Jacques Moulin, L’Epine blanche

La lettre d’après

Vers la fin de son texte l’auteur écrit « Le cédant à signé. Ça flue comme un sai­gne­ment de nez ». Certes, après il y aura encore un petit café mais c’est là le der­nier liquide d’un suin­te­ment de celle qui but les larmes de vie et de mer et de celui qui but le lait de la dis­pa­rue. L’air de rien elle aimait « Aucas­sin et Nico­lette » : qui aujourd’hui connaît encore ce fabliau ?
Entre poème en prose et vers s’inscrit le monu­ment à la morte.

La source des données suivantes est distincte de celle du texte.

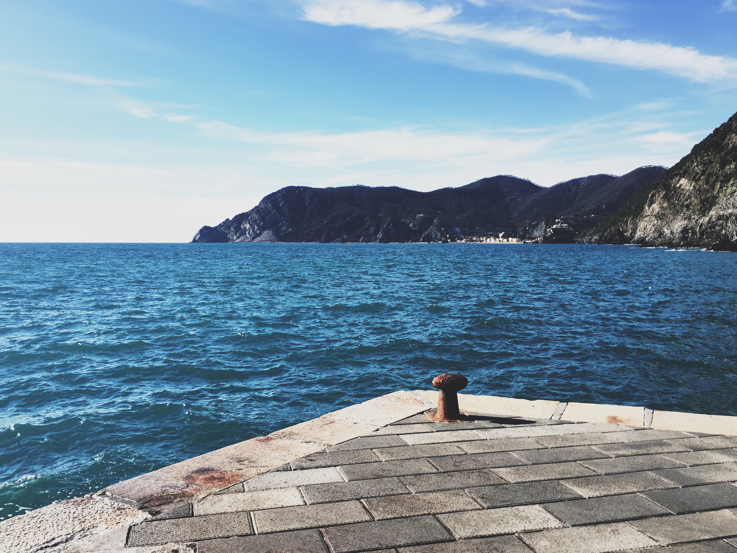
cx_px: 361
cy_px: 278
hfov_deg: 60.0
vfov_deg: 46.8
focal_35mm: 30
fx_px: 639
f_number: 2.2
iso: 25
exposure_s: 1/1166
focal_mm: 4.15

Mais le temps n’a plus toute sa tête. Petit Pou­cet a perdu là ce qu’il était : un re-père. Il ne veut pas faire le deuil et se moque des théo­ries de la rési­lience, cet huma­nisme de la der­nière ins­tance pour ras­su­rer bobos et gogos. Lui, le fils, il res­tera der­viche tour­neur dont la mobi­lité est accen­tuée par le vent du large.

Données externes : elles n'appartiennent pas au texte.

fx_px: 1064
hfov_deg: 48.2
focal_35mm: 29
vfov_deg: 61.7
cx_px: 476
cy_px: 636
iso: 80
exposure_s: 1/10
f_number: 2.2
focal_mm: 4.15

Néan­moins, il est tout autant fixé entre le gla­cis du marbre de la pierre tom­bale et la poro­sité de la craie des plages nor­mandes. Reste ce qui n’a pas été dit. Ce qui ne pou­vait se dire. Entre une mère et son fils les mots étaient inopé­rants. Mais après la mort de la pre­mière, des paroles deviennent marée motrice et matrice motrice des vieilles images.
Pour autant, rien de des­crip­tif — com­ment d’ailleurs décrire l’absence ? Mais les mots (et les des­sins de Géral­dine Tru­bert) res­tent des Gor­gones qui sèment moins la mort que le désir. Le poète au lieu de détour­ner le regard et de faire demi-tour devient confi­dent de ce qui s’est passé de dou­leur et de secret. Son œil est celui de l’archer qui, para­doxa­le­ment et incons­ciem­ment, vise jusqu’à l’œil de la vulve et la lance du phallus.

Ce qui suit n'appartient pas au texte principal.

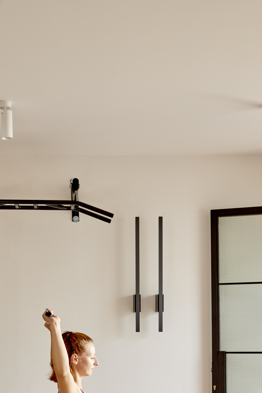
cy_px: 328
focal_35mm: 61
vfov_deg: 31.8
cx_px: 70
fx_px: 666
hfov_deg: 22.1
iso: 400
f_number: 5.6
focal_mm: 35
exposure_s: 1/50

Il donne ainsi plus qu’une copie du vivant de la dis­pa­rue. Les mots sont forts et les traits tout autant. C’est sou­dain la res­tau­ra­tion des semences com­pa­rables à celles de la « lanx satura » des tra­vaux agri­coles. Le fils est dans les bras de sa mère, elle a en fili­grane quelque chose de la démone Volup­tas — fille d’Eros et de Psy­ché.
Elle pro­cure encore un trem­ble­ment de lueur et un brin de folie en ébauches de séquences qui font rap­pel aux plus pro­fonds sou­ve­nirs. Leur conduite for­cée est pré­sen­tée sans pathos ni emphase mais avec le poids de tout ce qui est passé dans la dou­leur et la peine. Les temps morts remontent en valses de Vienne là où demeure un «fau­teuil vide face à la mer ».

jean-paul gavard-perret

Jacques Mou­lin, L’Epine blanche, lec­ture de Michaël Gluck, des­sins de Géral­dine Tru­bet, L’Atelier contem­po­rain, Stras­bourg, 2018, 118 p. — 20,00 €.